William Herschel discovered NGC 5654 = H III-420 = h1828 on 1 May 1785 (sweep 405) and noted "vF, S." On 11 Mar 1831 (sweep 331), John Herschel logged, "pF; nucleus elongated, or has a F double * in it. Pos = 115.5°± (micrometer)". His position matches UGC 9319 and the SDDS shows a double nucleus matching his description! The brighter nucleus is offset northwest of center as my description.
400/500mm - 17.5" (7/10/99): fairly faint, fairly small, elongated ~2:1 NNW-SSE, 1.4'x0.6'. Contains a small, round bright core.

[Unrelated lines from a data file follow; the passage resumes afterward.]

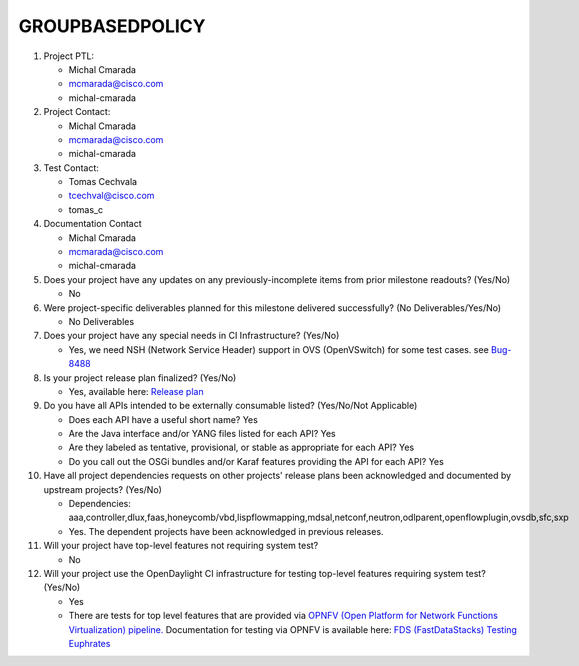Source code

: ================
GROUPBASEDPOLICY
================

1. Project PTL:

   - Michal Cmarada
   - mcmarada@cisco.com
   - michal-cmarada

2. Project Contact:

   - Michal Cmarada
   - mcmarada@cisco.com
   - michal-cmarada

3. Test Contact:

   - Tomas Cechvala
   - tcechval@cisco.com
   - tomas_c

4. Documentation Contact

   - Michal Cmarada
   - mcmarada@cisco.com
   - michal-cmarada

5. Does your project have any updates on any previously-incomplete items from
   prior milestone readouts? (Yes/No)

   - No

6. Were project-specific deliverables planned for this milestone delivered
   successfully? (No Deliverables/Yes/No)

   - No Deliverables

7. Does your project have any special needs in CI Infrastructure? (Yes/No)

   - Yes, we need NSH (Network Service Header) support in OVS (OpenVSwitch) for some test cases. see `Bug-8488 <https://bugs.opendaylight.org/show_bug.cgi?id=8488>`_

8. Is your project release plan finalized?  (Yes/No)

   - Yes, available here: `Release plan <https://wiki.opendaylight.org/view/Group_Based_Policy_(GBP)/Releases/Oxygen/Release_plan>`_

9. Do you have all APIs intended to be externally consumable listed? (Yes/No/Not Applicable)

   - Does each API have a useful short name? Yes
   - Are the Java interface and/or YANG files listed for each API? Yes
   - Are they labeled as tentative, provisional, or stable as appropriate for
     each API? Yes
   - Do you call out the OSGi bundles and/or Karaf features providing the API
     for each API? Yes

10. Have all project dependencies requests on other projects' release plans
    been acknowledged and documented by upstream projects?  (Yes/No)

    - Dependencies: aaa,controller,dlux,faas,honeycomb/vbd,lispflowmapping,mdsal,netconf,neutron,odlparent,openflowplugin,ovsdb,sfc,sxp
    - Yes. The dependent projects have been acknowledged in previous releases.

11. Will your project have top-level features not requiring system test?

    - No

12. Will your project use the OpenDaylight CI infrastructure for testing
    top-level features requiring system test? (Yes/No)

    - Yes
    - There are tests for top level features that are provided via
      `OPNFV (Open Platform for Network Functions Virtualization) pipeline. <http://testresults.opnfv.org/>`_
      Documentation for testing via OPNFV is available here: `FDS (FastDataStacks) Testing Euphrates <https://wiki.opnfv.org/display/fds/FDS+Testing+Euphrates>`_


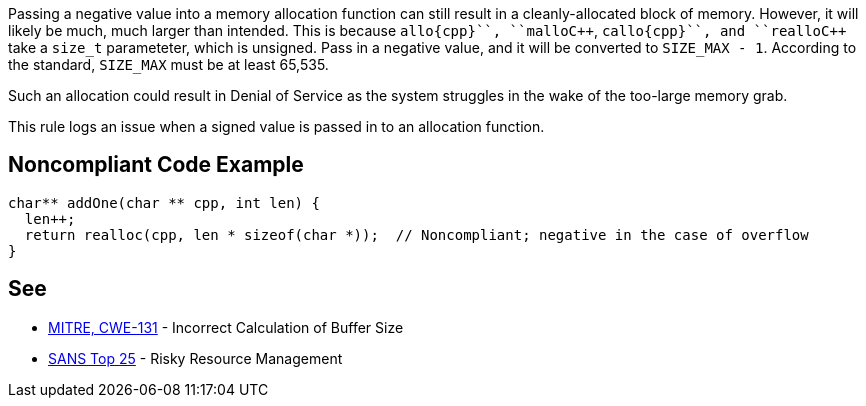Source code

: Passing a negative value into a memory allocation function can still result in a cleanly-allocated block of memory. However, it will likely be much, much larger than intended. This is because ``++allo{cpp}``, ``++mallo{cpp}``, ``++callo{cpp}``, and ``++reallo{cpp}`` take a ``++size_t++`` parameteter, which is unsigned. Pass in a negative value, and it will be converted to ``++SIZE_MAX - 1++``. According to the standard, ``++SIZE_MAX++`` must be at least 65,535.

Such an allocation could result in Denial of Service as the system struggles in the wake of the too-large memory grab. 

This rule logs an issue when a signed value is passed in to an allocation function.


== Noncompliant Code Example

----
char** addOne(char ** cpp, int len) {
  len++;
  return realloc(cpp, len * sizeof(char *));  // Noncompliant; negative in the case of overflow
}
----


== See

* http://cwe.mitre.org/data/definitions/131[MITRE, CWE-131] - Incorrect Calculation of Buffer Size
* https://www.sans.org/top25-software-errors/#cat2[SANS Top 25] - Risky Resource Management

A mag 15 star lies 1.5' SE.
17.5" (6/20/98): fairly faint, fairly small, elongated 3:2 NW-SE. Sharply concentrated with a very small core that appears offset to the northwest side giving the impression of the galaxy possibly being double. A mag 15 star is 1.6' SE of center and a 50" pair of mag 13/14.5 stars lie 2'-3' S. The galaxy precedes a mag 9 star (SAO 64192) by 9'.
600/800mm - 24" (6/15/15): at 260x; moderately bright, fairly small, oval 3:2 NNW-SSE, small bright core. At 375x; NGC 5654 resolved into two merged components! The brighter nucleus is on the northwest side with the main glow of the galaxy offset mostly south-southeast. Often a fainter quasi-stellar nucleus (PGC 3577442 = SDSS J143001.68+362129.5) was seen very close south-southeast of the brighter nucleus. The two nuclei are just 12" apart! A mag 10 star lies 5.4' NNW and mag 9 HD 127505 is 9' E. A 6th magnitude star (HD 127065) lies 23' SW.